Sim, a Primavera é tempo de novas vidas. 

Para que isso aconteça, a natureza disponibiliza a cada espécie um tempo prévio para o namoro, o acasalamento, o nascimento e a criação, em que machos e fêmeas de insectos, aves, anfíbios, ... e mamíferos, seguindo códigos genéticos evolutivos, dão continuidade à linha da vida.




Tudo bem feito. Incrivelmente, perfeito.


quinta-feira, 11 de maio de 2023

A grande colónia ! (III)

 





(continuação)


A colónia do pântano fervilha de vida! No entanto, novos intervenientes surgem, reforçando o colorido da mesma. 

Chegaram as íbis-pretas. Com a sua bela plumagem castanha escura de reflexos esverdeados e com longos bicos arqueados, também elas se aprontam para dar início à criação.



Rapidamente se integram com as demais espécies, construindo os seus ninhos por entre os das garças-reais.




Há medida que mais íbis vão chegando à colónia, os seus ninhos começam a expandir-se para a vizinhança dos de outras garças, como o goraz e junto dos ninhos dos inquietos colhereiros.

Dada a natureza singela da estrutura dos mesmos é possível observar, muito bem, as suas posturas. E estas são, de facto, muito bonitas, pela atraente cor azul que apresentam.




Agora sim, pode-se afirmar que a colónia atingiu o seu auge. Os gritos de toda esta avifauna fazem-se ouvir a grande distância. Os movimentos dentro da colónia são mais agitados do que nunca, com a sucessiva eclosão dos ovos e consequente aumento de crias, que têm que ser alimentadas.


Mas há perigos que espreitam e ameaçam!


A gralha-preta (Corvus corone corone) ...




... e o milhafre-preto (Milvus migrans)...




... também criaram nas proximidades e precisam igualmente de providenciar alimento para as suas crias. 

Qualquer oportunidade de assaltarem a colónia, roubando um ovo ou caçando mesmo um recém-nascido, não será desperdiçada, tanto pelos corvídeos como pelas rapinas.


O pântano é um ecossistema riquíssimo, onde uma multidão de aves coloniais constitui apenas a ponta visível do icebergue.


Na toalha líquida, está o sustento da colónia. 



Peixes, anfíbios e outros invertebrados aquáticos, em grande número, vão assegurar o sucesso reprodutor da mesma, durante as próximas semanas.
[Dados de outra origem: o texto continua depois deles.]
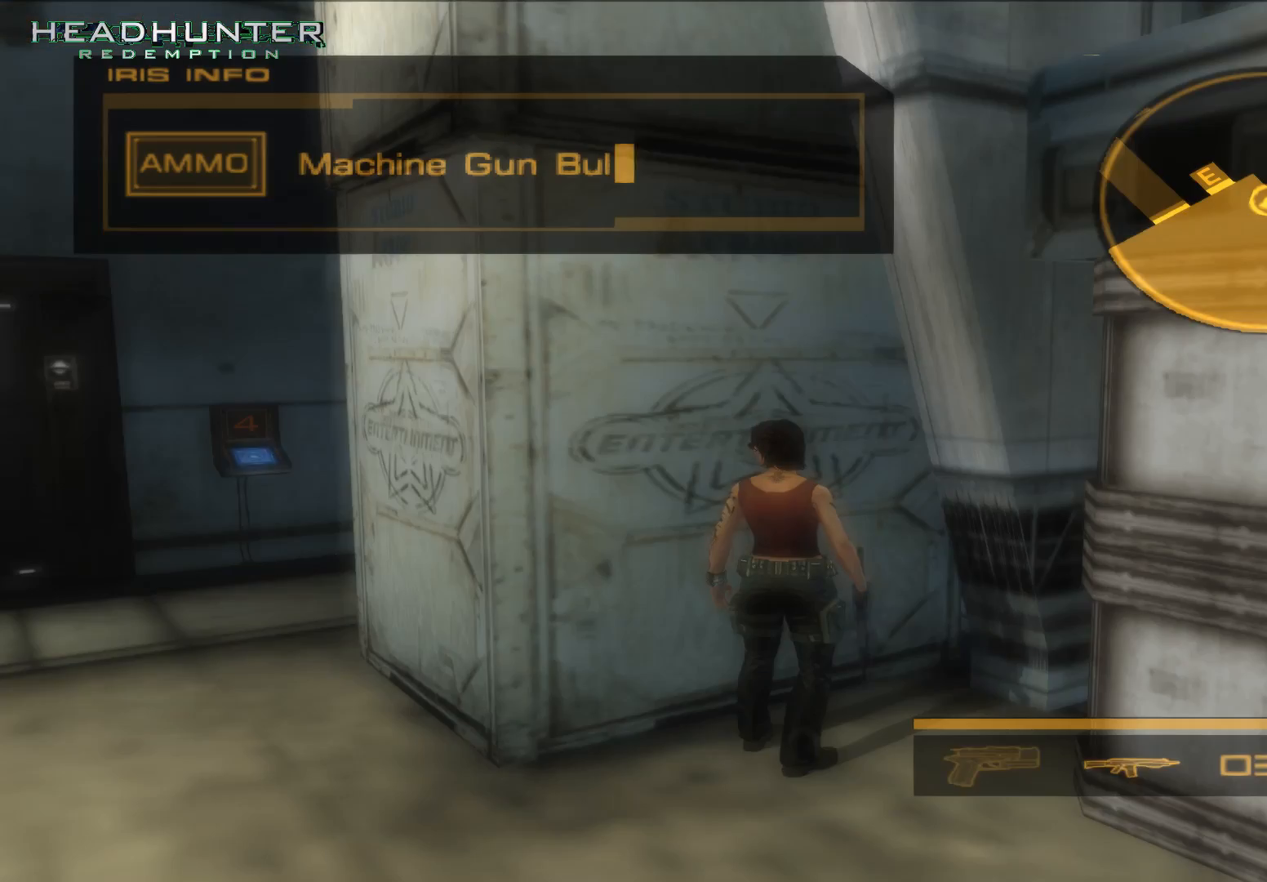
{"buttons": [], "left_stick": "center", "right_stick": "center", "button_events": []}
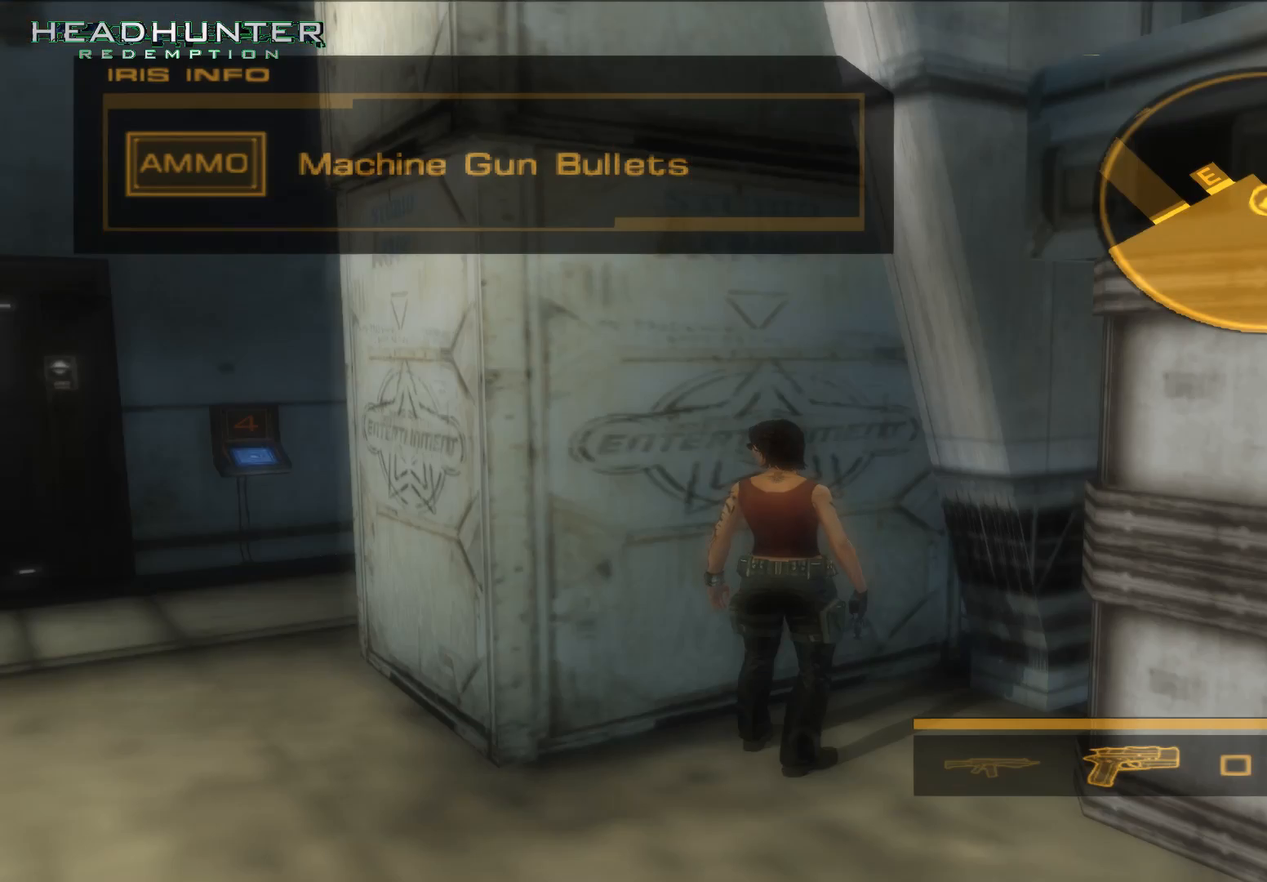
{"buttons": [], "left_stick": "center", "right_stick": "center", "button_events": [[150, "DPAD_LEFT", "down"], [217, "DPAD_LEFT", "up"]]}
É, também na água, que se movimentam outros importantes predadores, como a lontra (Lutra lutra), que chega a capturar indivíduos adultos feridos ou debilitados.




A contrastar com toda esta vivacidade exacerbada da colónia, ouvem-se, vindos do interior da densa vegetação do pântano - adubada, aliás, pela enorme quantidade de excrementos produzidos pelas aves coloniais - chamamentos bastante discretos, como o do megulhão-pequeno (Tachybaptus ruficollis), que imerge e emerge a um ritmo apressurado ...



... do negro galeirão (Fulica atra), de bico e placa frontal de um branco imaculado ...



... ou da negra galinha-d'água (Gallinula chloropus), detentora de um bico rubro com extremidade amarela.




Alguns outros, de tão discretos no meio e harmoniosos no semblante, fazem esquecer com suas cantorias, a áspera gritaria que a colónia dimana. 

É o caso do rouxinol-pequeno-dos-caniços (Acrocephalus scirpaceus), também ele um migrador trans-sariano que aqui se reproduz durante o estio.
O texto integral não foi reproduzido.